═════ Selected excerpt

CVE-2017-11060

Vulnerability

The vulnerability is a buffer overread in the Qualcomm Wi-Fi driver on Android for MSM, Firefox OS for MSM, QRD Android, and all Android releases from CAF using the Linux kernel [1]. The overread occurs in the __wlan_hdd_cfg80211_set_passpoint_list and hdd_extscan_passpoint_fill_network_list functions when processing the QCA_NL80211_VENDOR_SUBCMD_EXTSCAN_PNO_SET_PASSPOINT_LIST and QCA_NL80211_VENDOR_SUBCMD_EXTSCAN_PNO_SET_LIST cfg80211 vendor commands [1]. Affected versions include all Android releases from CAF using the Linux kernel up to the October 2017 security patch level [1].

Exploitation

An attacker must be in a position to send a specially crafted vendor command over the air to an affected device [1]. No authentication is required beyond being within Wi-Fi range, and the attacker does not need any user interaction beyond the device being connected to the same Wi-Fi network [1]. The exploit sequence involves sending a malformed NL80211_VENDOR_SUBCMD_EXTSCAN_PNO_SET_PASSPOINT_LIST or NL80211_VENDOR_SUBCMD_EXTSCAN_PNO_SET_LIST command that triggers the buffer overread in the driver's kernel handler [1].

══════════
═════ Source material

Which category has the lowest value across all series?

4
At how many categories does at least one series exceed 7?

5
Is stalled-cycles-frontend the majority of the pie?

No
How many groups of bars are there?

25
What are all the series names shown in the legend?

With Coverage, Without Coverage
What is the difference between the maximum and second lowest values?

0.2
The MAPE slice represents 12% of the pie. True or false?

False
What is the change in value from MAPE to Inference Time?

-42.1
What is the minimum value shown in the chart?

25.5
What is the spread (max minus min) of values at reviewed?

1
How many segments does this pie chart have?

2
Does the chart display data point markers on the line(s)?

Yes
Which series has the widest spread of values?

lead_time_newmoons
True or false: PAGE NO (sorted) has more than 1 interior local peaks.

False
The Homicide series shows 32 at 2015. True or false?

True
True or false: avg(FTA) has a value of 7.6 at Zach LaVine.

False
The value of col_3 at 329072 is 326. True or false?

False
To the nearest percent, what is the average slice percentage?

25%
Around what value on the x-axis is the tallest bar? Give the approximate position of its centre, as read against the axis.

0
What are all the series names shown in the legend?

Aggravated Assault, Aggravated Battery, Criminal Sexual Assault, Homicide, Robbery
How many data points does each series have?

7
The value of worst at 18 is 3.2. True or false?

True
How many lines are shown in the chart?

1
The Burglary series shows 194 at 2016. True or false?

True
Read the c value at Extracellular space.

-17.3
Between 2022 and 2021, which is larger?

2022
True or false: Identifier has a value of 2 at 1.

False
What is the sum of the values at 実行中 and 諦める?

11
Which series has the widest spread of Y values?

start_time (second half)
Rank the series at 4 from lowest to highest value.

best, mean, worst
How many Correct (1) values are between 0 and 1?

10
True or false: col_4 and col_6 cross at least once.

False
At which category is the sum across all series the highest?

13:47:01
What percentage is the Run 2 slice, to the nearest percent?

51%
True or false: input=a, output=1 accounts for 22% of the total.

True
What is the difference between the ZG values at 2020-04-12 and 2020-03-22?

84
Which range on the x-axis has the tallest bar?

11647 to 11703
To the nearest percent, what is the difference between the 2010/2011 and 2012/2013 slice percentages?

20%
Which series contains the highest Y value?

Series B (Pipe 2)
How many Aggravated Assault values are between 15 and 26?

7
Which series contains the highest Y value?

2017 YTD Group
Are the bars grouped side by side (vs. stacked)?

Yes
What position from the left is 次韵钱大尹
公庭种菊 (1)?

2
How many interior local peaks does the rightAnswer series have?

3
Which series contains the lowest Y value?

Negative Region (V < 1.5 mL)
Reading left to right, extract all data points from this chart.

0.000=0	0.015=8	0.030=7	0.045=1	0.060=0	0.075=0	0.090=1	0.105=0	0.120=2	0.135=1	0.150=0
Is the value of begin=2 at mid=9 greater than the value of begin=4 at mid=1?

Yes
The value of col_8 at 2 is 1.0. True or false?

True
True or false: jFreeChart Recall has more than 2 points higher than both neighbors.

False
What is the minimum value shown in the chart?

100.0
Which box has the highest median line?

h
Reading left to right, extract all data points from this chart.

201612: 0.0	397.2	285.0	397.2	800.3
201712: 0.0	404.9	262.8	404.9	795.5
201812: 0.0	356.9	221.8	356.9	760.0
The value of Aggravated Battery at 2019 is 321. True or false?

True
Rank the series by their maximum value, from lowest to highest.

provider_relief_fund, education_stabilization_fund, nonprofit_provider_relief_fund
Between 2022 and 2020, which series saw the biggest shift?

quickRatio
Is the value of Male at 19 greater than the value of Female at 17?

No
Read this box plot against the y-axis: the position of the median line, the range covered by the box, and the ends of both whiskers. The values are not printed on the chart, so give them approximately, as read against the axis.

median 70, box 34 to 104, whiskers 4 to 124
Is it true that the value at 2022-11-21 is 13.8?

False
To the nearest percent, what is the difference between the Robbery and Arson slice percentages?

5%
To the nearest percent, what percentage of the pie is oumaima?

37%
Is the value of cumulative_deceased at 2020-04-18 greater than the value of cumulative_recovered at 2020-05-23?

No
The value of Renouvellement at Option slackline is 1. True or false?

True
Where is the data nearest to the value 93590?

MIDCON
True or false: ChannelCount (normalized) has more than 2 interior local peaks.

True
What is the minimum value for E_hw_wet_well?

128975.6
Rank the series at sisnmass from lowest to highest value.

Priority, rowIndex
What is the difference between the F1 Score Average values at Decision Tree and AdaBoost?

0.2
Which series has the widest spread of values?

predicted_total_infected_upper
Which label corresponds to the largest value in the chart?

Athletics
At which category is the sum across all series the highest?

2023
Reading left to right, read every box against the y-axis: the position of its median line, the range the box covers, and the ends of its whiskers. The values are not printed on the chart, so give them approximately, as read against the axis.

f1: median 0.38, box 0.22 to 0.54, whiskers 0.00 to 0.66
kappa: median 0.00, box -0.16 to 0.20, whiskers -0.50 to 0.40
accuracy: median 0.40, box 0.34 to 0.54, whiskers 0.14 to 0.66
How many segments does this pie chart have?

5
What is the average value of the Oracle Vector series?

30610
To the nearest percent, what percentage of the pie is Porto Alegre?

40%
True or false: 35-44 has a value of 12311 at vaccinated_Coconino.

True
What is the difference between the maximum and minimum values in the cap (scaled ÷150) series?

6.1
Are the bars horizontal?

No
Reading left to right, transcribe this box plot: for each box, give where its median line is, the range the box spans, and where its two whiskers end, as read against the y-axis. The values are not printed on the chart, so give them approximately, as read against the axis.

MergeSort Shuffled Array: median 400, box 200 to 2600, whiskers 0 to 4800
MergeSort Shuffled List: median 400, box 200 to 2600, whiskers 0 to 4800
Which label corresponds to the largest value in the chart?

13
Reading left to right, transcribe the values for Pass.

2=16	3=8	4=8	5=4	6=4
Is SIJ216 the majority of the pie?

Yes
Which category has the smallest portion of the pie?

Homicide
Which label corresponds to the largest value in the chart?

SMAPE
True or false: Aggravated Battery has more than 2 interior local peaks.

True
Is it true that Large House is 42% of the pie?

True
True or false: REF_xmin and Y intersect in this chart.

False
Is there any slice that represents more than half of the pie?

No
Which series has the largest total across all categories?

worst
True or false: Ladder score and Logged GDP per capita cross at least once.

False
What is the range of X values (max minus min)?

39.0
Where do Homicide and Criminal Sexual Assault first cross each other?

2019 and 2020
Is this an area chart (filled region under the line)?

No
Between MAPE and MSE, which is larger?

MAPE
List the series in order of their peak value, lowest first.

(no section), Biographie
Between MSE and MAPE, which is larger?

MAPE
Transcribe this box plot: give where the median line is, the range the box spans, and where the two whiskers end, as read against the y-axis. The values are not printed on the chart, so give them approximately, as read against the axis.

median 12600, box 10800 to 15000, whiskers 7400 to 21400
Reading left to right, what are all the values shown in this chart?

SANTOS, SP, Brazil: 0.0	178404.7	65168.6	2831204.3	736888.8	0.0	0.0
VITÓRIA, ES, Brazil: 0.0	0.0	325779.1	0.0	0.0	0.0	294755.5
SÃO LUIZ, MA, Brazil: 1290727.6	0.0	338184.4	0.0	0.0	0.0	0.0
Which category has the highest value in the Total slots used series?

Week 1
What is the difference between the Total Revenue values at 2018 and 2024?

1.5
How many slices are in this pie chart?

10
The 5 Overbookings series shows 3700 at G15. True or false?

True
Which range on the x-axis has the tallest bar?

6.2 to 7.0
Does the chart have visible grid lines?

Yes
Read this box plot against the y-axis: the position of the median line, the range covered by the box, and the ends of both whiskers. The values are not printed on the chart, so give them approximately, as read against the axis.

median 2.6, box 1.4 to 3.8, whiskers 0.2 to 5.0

══════════

Pick up the CVE-2017-11060 vulnerability write-up after its last sentence and keep writing it. These records have nothing to do with the CVE-2017-11060 write-up.

■ **Reply**:
Impact

A successful exploit results in a buffer overread, which can cause a denial of service (system crash or reboot) or lead to disclosing sensitive kernel memory contents to the attacker [1]. The overread occurs in kernel space, so the attacker may gain access to kernel addresses or other protected data, but code execution is not suggested in the references [1]. The impact is limited to adjacent network access (not remote over the internet) [1].

Mitigation

Google released a fix as part of the October 2017 Pixel/Nexus Security Bulletin [1]. The fix is in kernel code; affected users should install the monthly Android security update for their device if available, or check with their OEM for the patch [1]. No workaround is mentioned in the bulletin for devices that cannot be updated [1].